7 Common Biases That Skew Big Data Results
Flawed data analysis leads to faulty conclusions and bad business outcomes. Beware of these seven types of bias that commonly challenge organizations' ability to make smart decisions.
![](https://eu-images.contentstack.com/v3/assets/blt69509c9116440be8/blt114d9d50b247c1a3/64cb57e8c9d8ca728f12a8ed/1-road-sign-663368_1280.jpg?width=700&auto=webp&quality=80&disable=upscale)
Data-driven decision-making is considered a smart move, but it can be costly or dangerous when something that appears to be true is not actually true. Even with the best of intentions, some of the world's most famous companies are challenged by skewed results because the data is biased, or the humans collecting and analyzing data are biased, or both.
"There are a lot of perils of data analysis.

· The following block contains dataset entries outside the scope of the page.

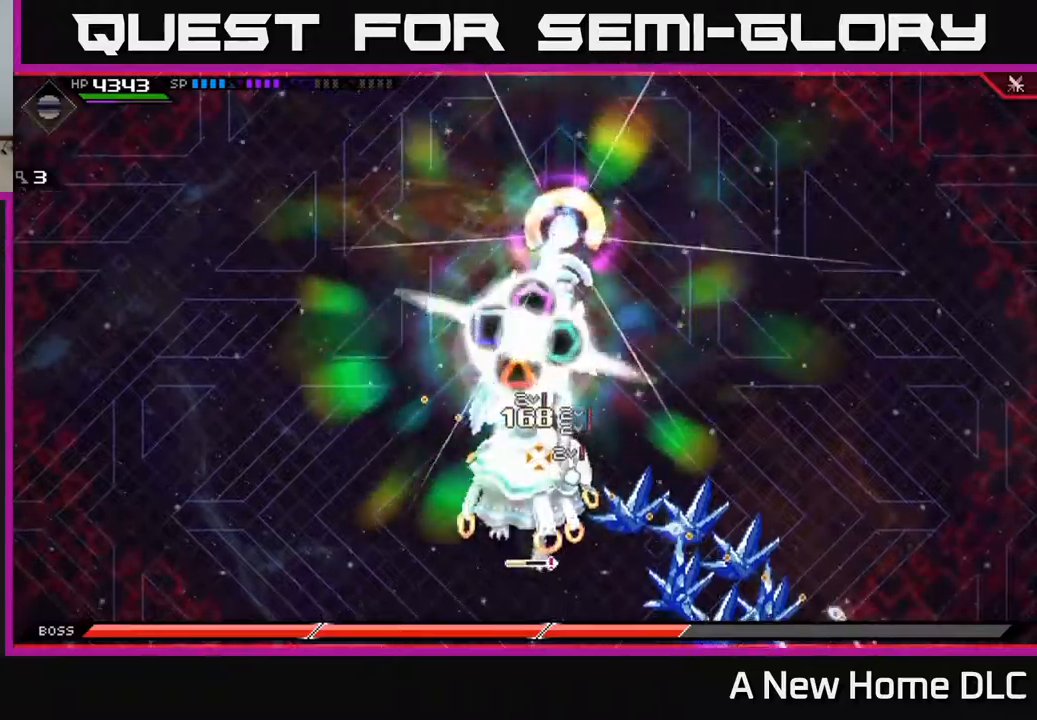
{"buttons": ["R1"], "left_stick": "center", "right_stick": "up-left", "events": []}
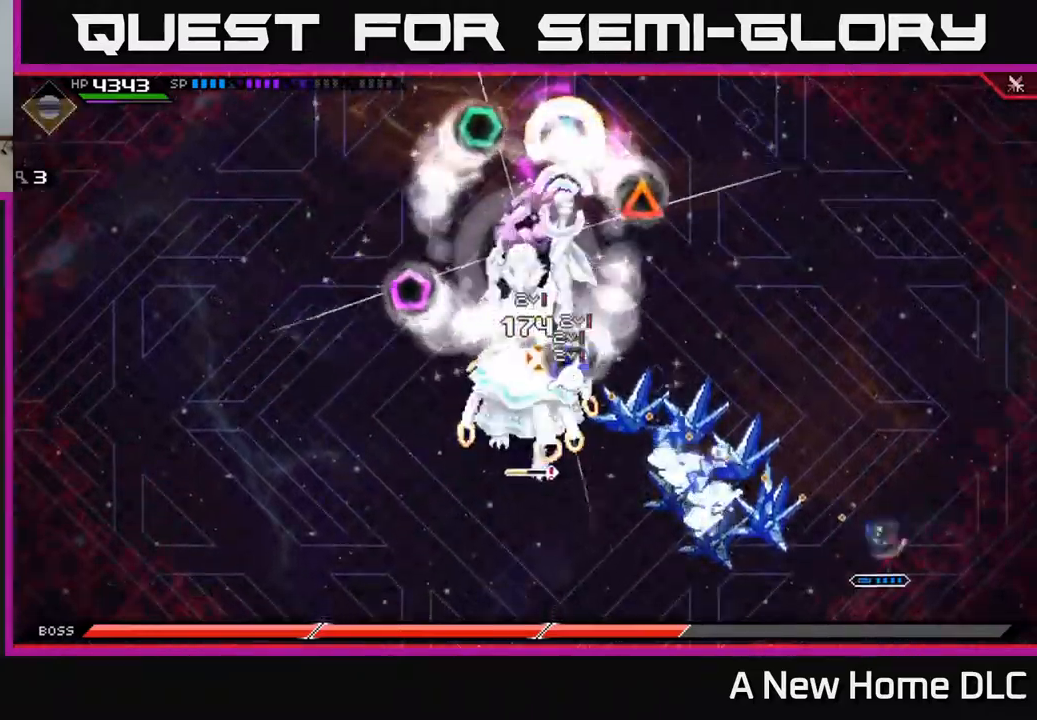
{"buttons": ["R1"], "left_stick": "center", "right_stick": "up-left", "events": []}
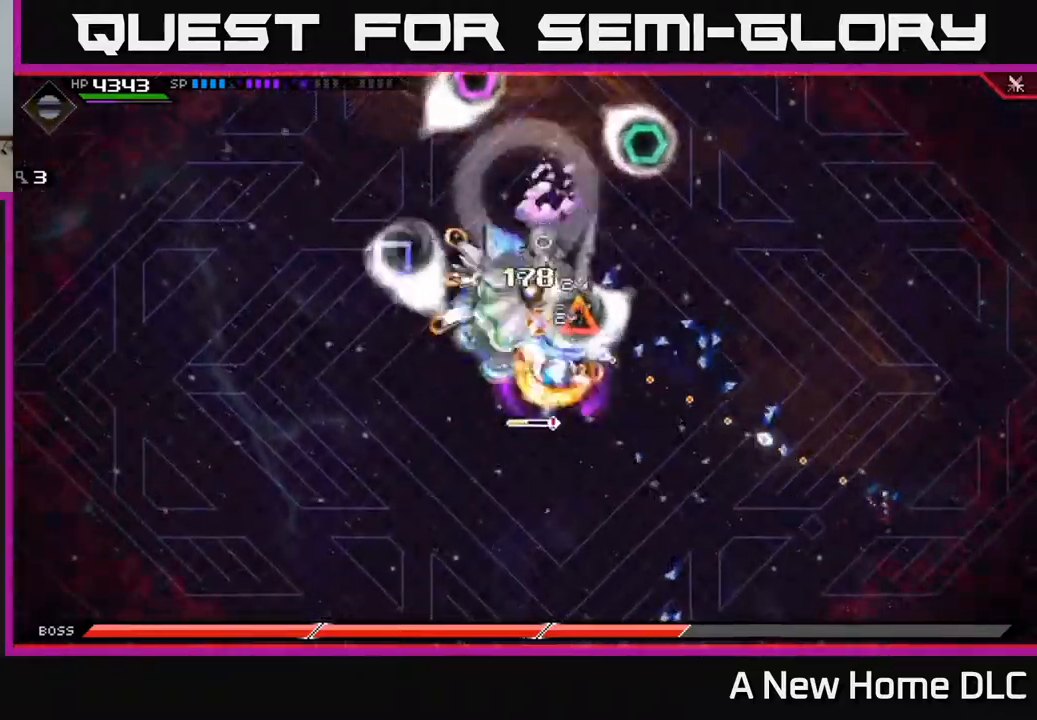
{"buttons": ["R1"], "left_stick": "center", "right_stick": "up-left", "events": []}
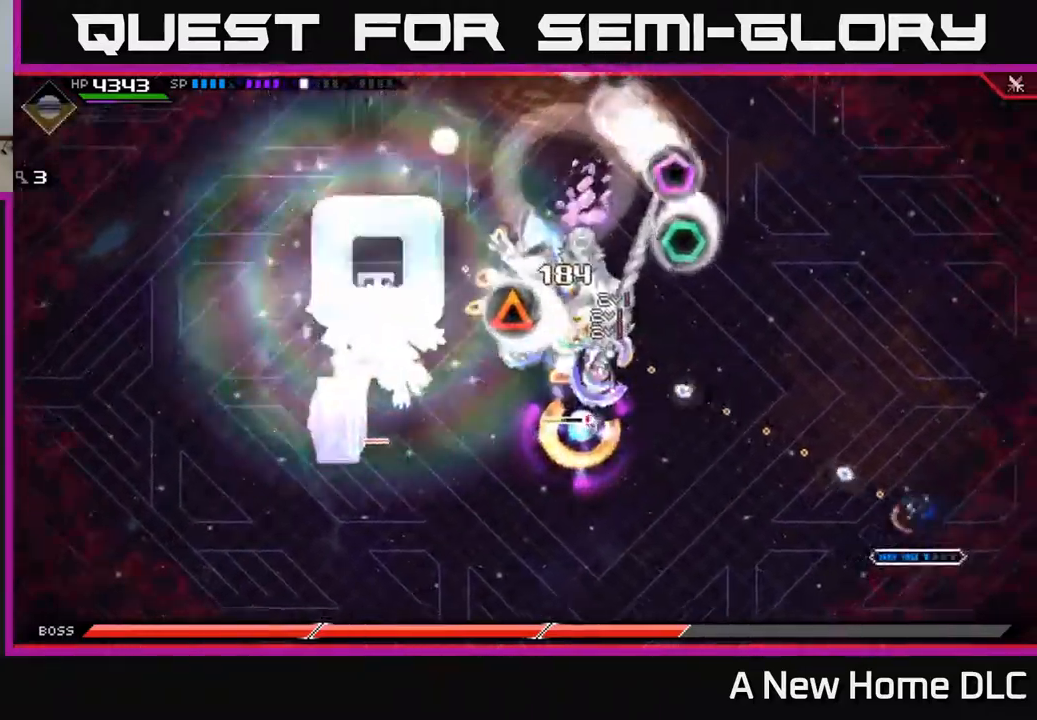
{"buttons": ["R1"], "left_stick": "center", "right_stick": "up-left", "events": []}
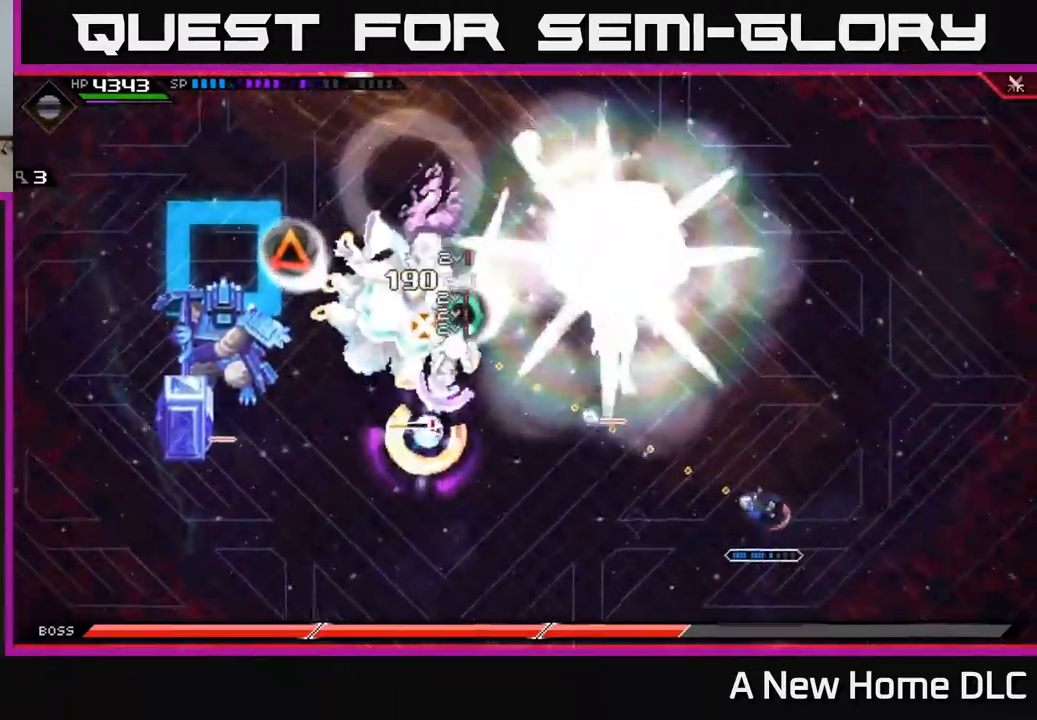
{"buttons": ["R1"], "left_stick": "center", "right_stick": "up-left", "events": []}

Some people say, 'The number says X, therefore we should do X,' but there is more nuance, [such as] how the number was calculated and whether you are able to make the inference from the number you think you can make," said Spencer Greenberg, a mathematician and founder of decision-making-tool provider ClearerThinking.org, in an interview.
Various forms of bias seem rather obvious in marketing and political campaigns; however, bias is not always obvious. Some types can be difficult to identify. Neither are biases always mutually exclusive, meaning that several biases may arise in a single use-case. Because bias is pervasive and not always obvious, business leaders and members of any data team should be aware of it and take steps to avoid it (or at least minimize the effect).
Data teams are familiar with different kinds of bias and their effects on analytical results and conclusions. Business leaders are less likely to know the details of specific bias types, but they likely have experienced the effects of bias firsthand when a project or initiative did not yield the expected results.
"Business leaders can ask data scientists for something as simple as a confusion matrix -- how many false positives are we seeing, how many false negatives are we seeing, and how many members of the population fall into the four boxes [true positive, true negative, false positive, and false negative]," said Keith Schleicher, managing director of decision science at Internet service provider CenturyLink in an interview. "They can also ask what kind of sampling was done and whether the sample size is accurate."
While such terminology has not been used much at the business level, it is becoming more common because business leaders are responsible for the data-based decisions they make and should question things like the quality of data, where it comes from, how it was gathered, and what's behind the numbers.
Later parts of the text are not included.